Mobula rays like this one pictured, can leap up to heights of six feet and higher. Scientists are trying to figure out why. Credit: Patrik Neckman.
Baja is the world’s second largest peninsula and is a vast region of beauty and unknowns. This region is known for its crystal blue water teeming with billfish. It remains one of the few coasts that has yet to be fully explored. This Monday, UTMSI’s Dr. Brad Erisman embarks on a journey to uncover where the big fish are on the East Cape of Baja and why they are found there. Aided by a Marine Science Advisory Council Member, the fisheries team will be on the lookout for massive spawning aggregations of the Pacific Dog Snapper, Lutjanus novemfasciatus
. If they are lucky they could chance upon to upwards of ten thousand of these large fish that can reach up to 80 pounds. In addition to their search for snapper they will also be surveying the mesophotic (without light) coral reefs for sharks and other large predatory fish. The team will also try to find feeding aggregations of Mobula rays, which are known for their fantastic aerial leaps. This expedition will help document where the spawning and feeding aggregation of the apex fish are in Baja so that Brad and his colleagues can start to unravel why they are located here and how to ensure that these fish are here to stay for future generations. The research team: Brad Erisman, Alfredo Barroso, Timothy Rowell, Andrew Johnson, and David Castro aboard the Fastball before departure.More about the Fisheries Team
Brad Erisman: Assistant Professor of Fisheries Ecology at the University of Texas Marine Science Institute and Visiting Research Scientist at Scripps Institute of Oceanography. Dr. Erisman has been studying the biology and fisheries of coastal fishes from southern and Baja California for nearly 15 years. He leads several projects related to the conservation and management of fish spawning aggregations in the Gulf of California, is a member of the Species Survival Commission for the International Union for the Conservation of Nature, and is a board member of the Society for the Conservation of Reef Fish Aggregations.

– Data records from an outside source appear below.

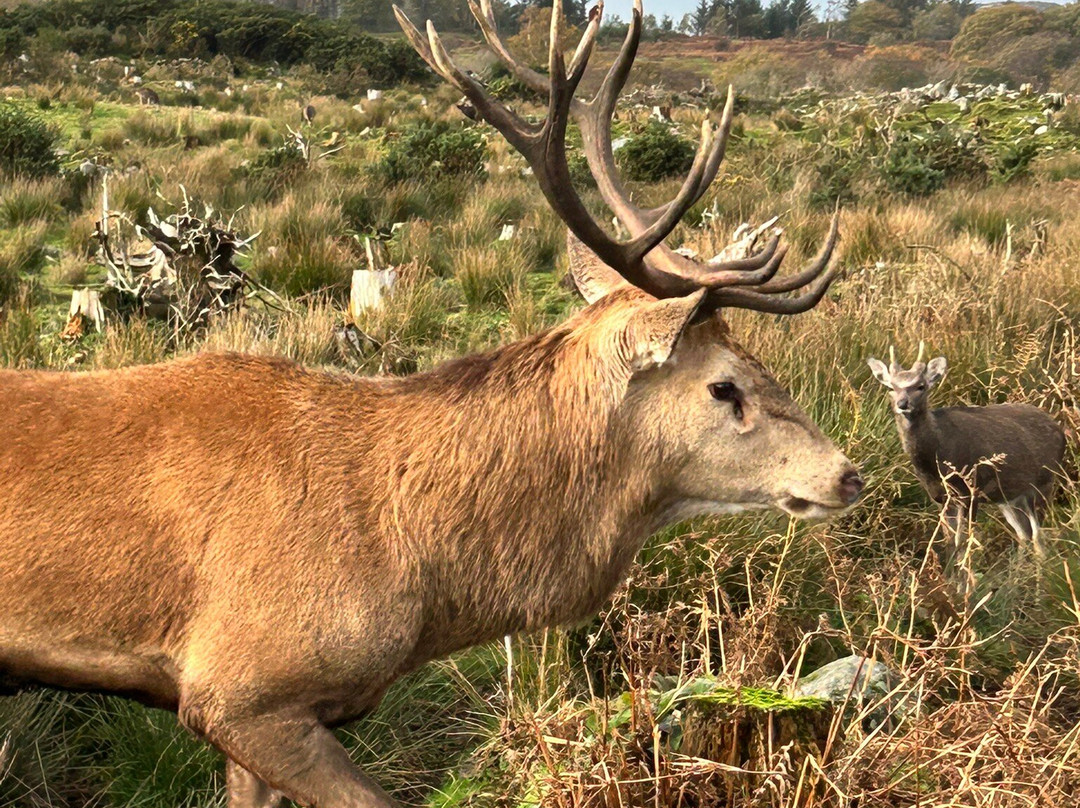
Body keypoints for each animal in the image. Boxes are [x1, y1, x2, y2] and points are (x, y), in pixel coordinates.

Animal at [868, 343, 1066, 565]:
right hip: (1009, 496)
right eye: (890, 387)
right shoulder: (941, 497)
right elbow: (950, 544)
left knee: (1038, 537)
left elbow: (963, 542)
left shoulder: (970, 490)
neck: (936, 456)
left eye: (921, 386)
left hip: (1044, 481)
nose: (903, 404)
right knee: (1024, 533)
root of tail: (1060, 430)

David Castro: Dive Master from Cabo Pulmo, experienced naturalist and expert on fishes of Baja, has been collaborating with Brad for more than a decade on spawning aggregations in the Gulf of California; is the person shown in the famous “David and Goliath” photo that has been viewed by millions of people across the world that shows the massive school of jacks
Alfredo Barroso: World-renowned videographer who has provided underwater footage for National Geographic, BBC, and many other agencies; Famous for his videos of jumping mobula rays in several BBC documentaries; Part of the Emmy-award winning team for the “Art of Flight” documentary; experienced diver and naturalist who has been filming sharks, fish, whales, and other marine life in Baja for the past twenty years; Alfredo is a cameraman specializing in underwater wildlife. He has filmed for wildlife documentaries, commercials, scientific expeditions and for conservation organizations. His credits include work on productions made for National Geographic, Discovery Channel and BBC. His work is supported by his knowledge in natural history and his master's degree in General Biology.
Andrew Johnson: Postdoctoral Researcher at Scripps Institute of Oceanography. Dr. Johnson’s research focuses on the impacts of marine fisheries on fish populations and habitats. Since beginning his studies in marine biology in 2002, Dr. Johnson has traveled extensively, working with nine different fisheries in six countries gaining valuable experience in a range of fishing methods and management strategies. His doctorate at the School of Ocean Sciences, Bangor University (UK, 2012) focused on determining the habitat requirements of demersal fishes and how this knowledge can be used in MPA design. He is passionate about integrating sound ecological knowledge of fishes and ecosystems with the behaviour and patterns of fisheries in order to help predict the future impacts of current exploitation levels. He aims to use such synergies to aid the Gulf of California Marine Program in the design of future,
Timothy Rowell: PhD student, Scripps Institute of Oceanography. Timothy holds a master’s degree in Marine Sciences from the Universidad de Puerto Rico Mayagüez and is currently pursuing a PhD in Marine Biology at Scripps Institute of Oceanography under Dr. Octavio Aburto. His research involves using a suite of acoustic technologies to characterize fish spawning aggregations in the Gulf of California with an end goal of enhancing information available to stakeholders and resource managers. He is currently studying spawning aggregations of the Gulf Corvina (Golfo de Santa Clara) and Gulf Grouper (Cabo Pulmo) in partnership with the Gulf of California Marine Program.